Ya no es lluvia de verano porque este agua es helada y hiela los huesos y truena a lo lejos más allá de los cristales. Truena lejos para no espantar a los pájaros que no saben dónde refugiarse ya porque cada vez hay más edificios de piedra sin repisas y porque los árboles de la terraza aún son demasiado pequeños y están llenos de lagartos.

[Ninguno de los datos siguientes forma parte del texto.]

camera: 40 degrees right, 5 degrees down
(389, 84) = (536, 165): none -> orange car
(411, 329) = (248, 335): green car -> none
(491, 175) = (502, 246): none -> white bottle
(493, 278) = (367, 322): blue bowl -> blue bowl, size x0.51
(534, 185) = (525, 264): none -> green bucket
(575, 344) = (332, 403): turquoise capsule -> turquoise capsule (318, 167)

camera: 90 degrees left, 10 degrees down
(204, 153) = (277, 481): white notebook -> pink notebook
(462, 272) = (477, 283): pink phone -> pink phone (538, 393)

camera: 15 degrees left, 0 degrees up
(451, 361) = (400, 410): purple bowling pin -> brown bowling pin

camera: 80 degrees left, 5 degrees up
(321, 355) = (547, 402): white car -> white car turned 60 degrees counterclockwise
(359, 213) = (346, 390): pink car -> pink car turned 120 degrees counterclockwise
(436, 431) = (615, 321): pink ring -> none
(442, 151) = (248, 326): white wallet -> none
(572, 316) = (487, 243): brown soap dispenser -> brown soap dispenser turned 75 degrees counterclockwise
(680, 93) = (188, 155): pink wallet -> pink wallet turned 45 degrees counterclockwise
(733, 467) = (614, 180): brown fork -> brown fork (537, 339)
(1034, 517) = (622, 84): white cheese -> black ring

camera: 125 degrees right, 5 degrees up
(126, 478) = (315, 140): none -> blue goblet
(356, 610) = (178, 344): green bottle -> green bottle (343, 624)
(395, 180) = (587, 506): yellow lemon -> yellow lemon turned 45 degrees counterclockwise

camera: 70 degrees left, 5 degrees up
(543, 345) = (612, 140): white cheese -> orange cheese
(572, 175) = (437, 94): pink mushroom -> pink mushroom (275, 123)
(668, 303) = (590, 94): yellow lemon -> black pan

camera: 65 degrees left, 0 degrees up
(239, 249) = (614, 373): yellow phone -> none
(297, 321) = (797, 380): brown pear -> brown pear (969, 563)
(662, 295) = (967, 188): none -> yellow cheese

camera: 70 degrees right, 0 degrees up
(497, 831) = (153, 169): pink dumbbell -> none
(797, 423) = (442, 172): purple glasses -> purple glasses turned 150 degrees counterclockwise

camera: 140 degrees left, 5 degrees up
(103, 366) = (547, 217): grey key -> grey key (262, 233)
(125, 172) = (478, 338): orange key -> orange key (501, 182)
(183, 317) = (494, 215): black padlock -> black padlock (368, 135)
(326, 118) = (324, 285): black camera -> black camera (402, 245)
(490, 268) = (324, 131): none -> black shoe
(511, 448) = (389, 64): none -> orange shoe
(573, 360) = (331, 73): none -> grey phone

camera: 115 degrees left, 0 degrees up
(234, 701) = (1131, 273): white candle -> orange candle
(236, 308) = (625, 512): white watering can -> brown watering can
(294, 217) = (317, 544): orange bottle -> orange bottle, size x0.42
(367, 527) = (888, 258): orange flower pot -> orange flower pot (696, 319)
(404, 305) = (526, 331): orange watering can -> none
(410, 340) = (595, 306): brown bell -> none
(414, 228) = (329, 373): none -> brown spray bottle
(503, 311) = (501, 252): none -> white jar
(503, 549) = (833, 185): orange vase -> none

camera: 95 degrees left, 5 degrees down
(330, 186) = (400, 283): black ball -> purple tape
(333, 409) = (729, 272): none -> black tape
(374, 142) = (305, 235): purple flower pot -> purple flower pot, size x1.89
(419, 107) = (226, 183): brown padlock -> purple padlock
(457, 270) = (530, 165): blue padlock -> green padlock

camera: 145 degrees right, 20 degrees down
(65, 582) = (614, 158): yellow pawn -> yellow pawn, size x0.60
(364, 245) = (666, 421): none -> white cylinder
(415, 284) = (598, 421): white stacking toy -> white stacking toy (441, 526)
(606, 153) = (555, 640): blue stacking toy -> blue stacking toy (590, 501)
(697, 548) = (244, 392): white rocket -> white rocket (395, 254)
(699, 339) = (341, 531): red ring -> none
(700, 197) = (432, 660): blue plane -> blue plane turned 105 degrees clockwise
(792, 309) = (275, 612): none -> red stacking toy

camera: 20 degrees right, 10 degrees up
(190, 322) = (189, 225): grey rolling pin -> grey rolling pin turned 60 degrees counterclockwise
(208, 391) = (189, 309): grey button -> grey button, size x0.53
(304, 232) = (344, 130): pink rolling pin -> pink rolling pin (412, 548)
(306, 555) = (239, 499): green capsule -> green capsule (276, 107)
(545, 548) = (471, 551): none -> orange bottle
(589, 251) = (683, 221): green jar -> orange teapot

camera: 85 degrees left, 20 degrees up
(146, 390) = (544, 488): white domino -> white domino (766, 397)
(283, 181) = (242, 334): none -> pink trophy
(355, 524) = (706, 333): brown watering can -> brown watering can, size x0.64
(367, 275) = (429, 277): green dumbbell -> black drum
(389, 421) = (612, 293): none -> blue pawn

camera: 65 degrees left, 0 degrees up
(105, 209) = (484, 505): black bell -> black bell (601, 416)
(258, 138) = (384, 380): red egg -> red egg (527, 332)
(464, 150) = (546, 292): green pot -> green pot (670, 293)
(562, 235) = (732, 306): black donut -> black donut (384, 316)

Llueve lluvia helada como cuando era pequeña y aún no sabía muy bien cómo vestirme y se me helaban los pies y me agobiaba el olor de los radiadores y la lana caliente en el pecho y me asomaba a la ventana de la esquina para ver llover como si fuese parte de alguna película donde la niña vive en una casa vieja y grande y ve llover en la calle desierta y plomiza desde una ventana carcomida y la rodeaba un halo de luz naranja que me persigue allá a donde vaya como para recordarme que aún sigo siendo una niña y que siempre llegará el otoño para lloverme y hacerme frío y para acurrucarme sola bajo las sábanas y la luz naranja y el olor de la lana caliente.
¿Una niña que va dejando un rastro de comas que se han ido desprendiendo de su vestidito de cuento de lana, sobre la tarima del oscuro y bucleante pasillo?
Este texto me resulta, pese a tanta destemplanza ambiental, un bello ejercicio de cálida ternura.